> **Exercise tasks**:
(1) In the passage about athletes sitting out of competition, what do the athletes value more than any single competition?
(2) Write a continuation of the passage about athletes sitting out of competition, starting after its final sentence.

They acknowledge that the decision is hard and leaves them yearning to be in the competition, but demonstrate that they value their long term mental health over any single competition. These athletes demonstrate that the perceived benefits outweigh the perceived costs even at the highest levels of competition. Their public statements, even if they would rather compete than serve as a spokesperson for an issue, go a long way in serving as a cue to action for younger athletes. In addition to meeting the health motivation constructs of the Health Belief Model, the involvement of these athletes changes the norms of sports competition. If athletes are sitting out of competition because of a bad crash or hard hit, they are demonstrating that continuing to compete is not acceptable.

Collected data
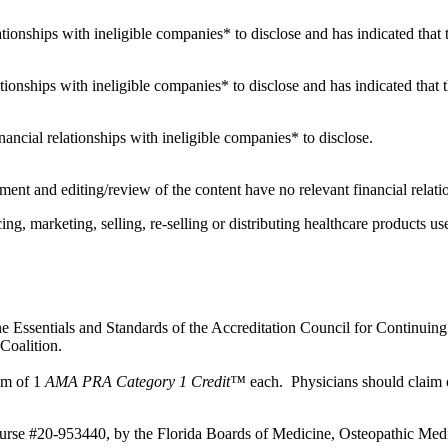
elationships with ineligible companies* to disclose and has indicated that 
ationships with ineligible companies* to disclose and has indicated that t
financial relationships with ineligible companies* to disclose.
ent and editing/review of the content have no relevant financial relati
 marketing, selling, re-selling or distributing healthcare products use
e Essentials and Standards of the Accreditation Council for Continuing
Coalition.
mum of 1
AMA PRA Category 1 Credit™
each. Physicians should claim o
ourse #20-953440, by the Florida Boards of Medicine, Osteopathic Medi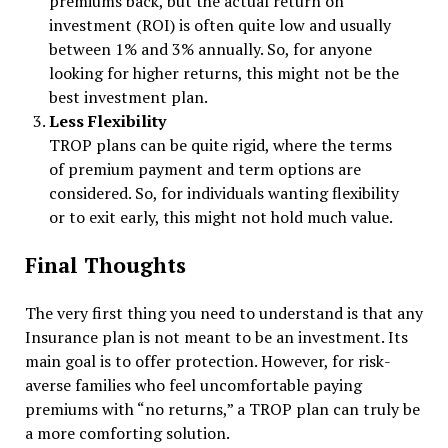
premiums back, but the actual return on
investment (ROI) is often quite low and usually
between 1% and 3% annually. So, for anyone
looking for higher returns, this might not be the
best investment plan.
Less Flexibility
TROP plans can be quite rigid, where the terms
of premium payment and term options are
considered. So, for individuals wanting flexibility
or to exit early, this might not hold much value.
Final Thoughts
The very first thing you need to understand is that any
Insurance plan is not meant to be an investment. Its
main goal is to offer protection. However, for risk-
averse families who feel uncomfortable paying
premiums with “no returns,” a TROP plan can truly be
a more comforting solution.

> **Numbered answers**:
(1) Their long term mental health.

(2)
Defense 3: Education of athletes and parents improves self-efficacy
Equipped with a role in evaluating the danger of youth sports and aware that their children are being mentored on how to avoid and recognize concussions, parents of younger athletes will feel they have more control over their behavior in regards to concussions. Similarly, recognizing young players who independently chose to report a concussion will demonstrate to other players that every player is in control of his own behavior. The Theory of Planned Behavior adds perceived behavioral control to the Theory of Rational Action, which was previously discussed with regard to norms (17). While coaches should be educated on proper protocol, especially for head injuries requiring immediate medical intervention beyond sideline cognitive assessment, athletes should feel empowered to remove themselves from a game as a precaution if they suspect a concussion. Accomplishing this requires both changing athlete’s attitudes about concussions and improving communication between coaches, parents, athletes and doctors about the appropriate steps to take.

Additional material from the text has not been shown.